I’m a bit hesitant to show yet another page of botanical sketches, but I quite like this sketch of willowweed.
During my vacation, I only did three sketches, all of them larger landscapes. I returned to this view several times with different light situations and I think I learned a lot about drawing small houses nested into hills.
The last page with florals for this sketchbook tour, featuring a cyclamen I bought for my plant shelf and two garden flowers. I really enjoy simplifying the watercolor aspect of sketching currently, somehow drawing keeps me better in the flow of things, and watercolor means I have to wait for layers to dry.
The last page of this sketchbook tour features two scenes from my vacation – a monastery and the botanical garden in Karlsruhe. I didn’t have the time to sketch so I took a lot of photos, and it’s fun revisiting those places. It’s always a bit hard to get the lighting right when working from photos, it’s something that I’m still figuring out as I practice.

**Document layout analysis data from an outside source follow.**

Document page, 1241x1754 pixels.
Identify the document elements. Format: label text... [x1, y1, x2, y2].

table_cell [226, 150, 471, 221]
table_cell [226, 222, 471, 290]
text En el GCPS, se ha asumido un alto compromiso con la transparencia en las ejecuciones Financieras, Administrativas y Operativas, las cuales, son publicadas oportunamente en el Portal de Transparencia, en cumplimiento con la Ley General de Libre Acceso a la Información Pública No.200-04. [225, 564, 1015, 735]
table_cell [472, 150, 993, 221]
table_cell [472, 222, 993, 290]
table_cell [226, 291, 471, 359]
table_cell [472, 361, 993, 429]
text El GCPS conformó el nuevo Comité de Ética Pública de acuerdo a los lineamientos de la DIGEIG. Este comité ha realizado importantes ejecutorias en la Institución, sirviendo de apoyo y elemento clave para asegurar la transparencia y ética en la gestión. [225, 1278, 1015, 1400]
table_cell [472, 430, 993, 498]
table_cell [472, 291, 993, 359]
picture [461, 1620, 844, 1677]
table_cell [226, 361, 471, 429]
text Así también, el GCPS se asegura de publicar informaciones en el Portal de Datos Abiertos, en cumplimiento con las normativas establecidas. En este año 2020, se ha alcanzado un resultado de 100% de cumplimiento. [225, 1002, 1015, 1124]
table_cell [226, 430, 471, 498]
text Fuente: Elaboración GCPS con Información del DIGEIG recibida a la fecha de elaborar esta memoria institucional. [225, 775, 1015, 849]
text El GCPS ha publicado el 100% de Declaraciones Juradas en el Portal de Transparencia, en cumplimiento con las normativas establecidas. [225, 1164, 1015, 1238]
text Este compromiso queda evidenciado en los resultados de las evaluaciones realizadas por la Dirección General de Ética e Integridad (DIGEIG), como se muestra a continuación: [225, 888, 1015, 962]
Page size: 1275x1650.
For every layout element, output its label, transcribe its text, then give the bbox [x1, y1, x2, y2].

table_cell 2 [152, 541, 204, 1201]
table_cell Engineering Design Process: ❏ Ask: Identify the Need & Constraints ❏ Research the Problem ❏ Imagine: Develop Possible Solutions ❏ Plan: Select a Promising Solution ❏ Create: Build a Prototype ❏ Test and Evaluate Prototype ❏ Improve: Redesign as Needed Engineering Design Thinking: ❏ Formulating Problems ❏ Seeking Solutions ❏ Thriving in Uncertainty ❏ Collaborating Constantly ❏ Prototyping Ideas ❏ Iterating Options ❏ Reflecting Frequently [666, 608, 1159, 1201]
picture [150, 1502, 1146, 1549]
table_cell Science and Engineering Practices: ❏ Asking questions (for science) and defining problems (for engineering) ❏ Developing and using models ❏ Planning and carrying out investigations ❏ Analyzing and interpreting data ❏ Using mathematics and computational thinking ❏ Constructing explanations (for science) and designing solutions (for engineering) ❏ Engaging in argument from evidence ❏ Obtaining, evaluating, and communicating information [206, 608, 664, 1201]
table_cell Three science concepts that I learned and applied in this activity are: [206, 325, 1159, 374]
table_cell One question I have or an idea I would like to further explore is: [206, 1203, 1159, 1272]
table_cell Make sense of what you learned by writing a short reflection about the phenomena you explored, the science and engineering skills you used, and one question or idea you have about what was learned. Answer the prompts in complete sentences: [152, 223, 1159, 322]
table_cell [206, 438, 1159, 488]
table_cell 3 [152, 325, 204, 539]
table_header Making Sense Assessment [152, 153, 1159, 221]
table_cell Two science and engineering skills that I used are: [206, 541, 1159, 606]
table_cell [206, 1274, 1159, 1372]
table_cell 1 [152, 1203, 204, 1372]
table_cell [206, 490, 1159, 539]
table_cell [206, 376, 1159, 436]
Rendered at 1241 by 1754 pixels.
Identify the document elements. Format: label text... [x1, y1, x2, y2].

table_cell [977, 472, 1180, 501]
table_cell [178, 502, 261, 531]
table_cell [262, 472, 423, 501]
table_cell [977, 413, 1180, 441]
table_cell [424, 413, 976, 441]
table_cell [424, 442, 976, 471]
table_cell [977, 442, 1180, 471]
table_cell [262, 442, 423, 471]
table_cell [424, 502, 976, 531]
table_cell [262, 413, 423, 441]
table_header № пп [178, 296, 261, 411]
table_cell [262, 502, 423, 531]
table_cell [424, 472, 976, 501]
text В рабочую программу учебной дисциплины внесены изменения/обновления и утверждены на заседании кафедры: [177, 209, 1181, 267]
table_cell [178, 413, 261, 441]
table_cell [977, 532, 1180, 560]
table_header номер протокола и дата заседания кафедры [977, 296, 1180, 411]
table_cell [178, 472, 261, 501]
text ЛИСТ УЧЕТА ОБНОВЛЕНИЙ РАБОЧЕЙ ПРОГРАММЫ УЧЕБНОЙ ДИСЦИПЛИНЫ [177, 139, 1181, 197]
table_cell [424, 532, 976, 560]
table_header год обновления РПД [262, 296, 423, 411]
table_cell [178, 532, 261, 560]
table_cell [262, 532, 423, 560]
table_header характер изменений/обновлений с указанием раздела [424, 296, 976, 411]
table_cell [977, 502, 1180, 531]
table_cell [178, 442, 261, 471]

This is it for this sketchbook tour, I hope you enjoyed it. What have you been drawing this summer?
Lovely work. Thank you!
Thank you very much!
Julia, These are just beautiful! The detail and range/depth of color bring them alive. Morning inspiration for me here in the west of U.S.A. Thank you!!!
Thank you so much Janet!
Beautiful! I particularly like the wild rose at the beginning. I love these tours of your work, thank you for sharing them with us.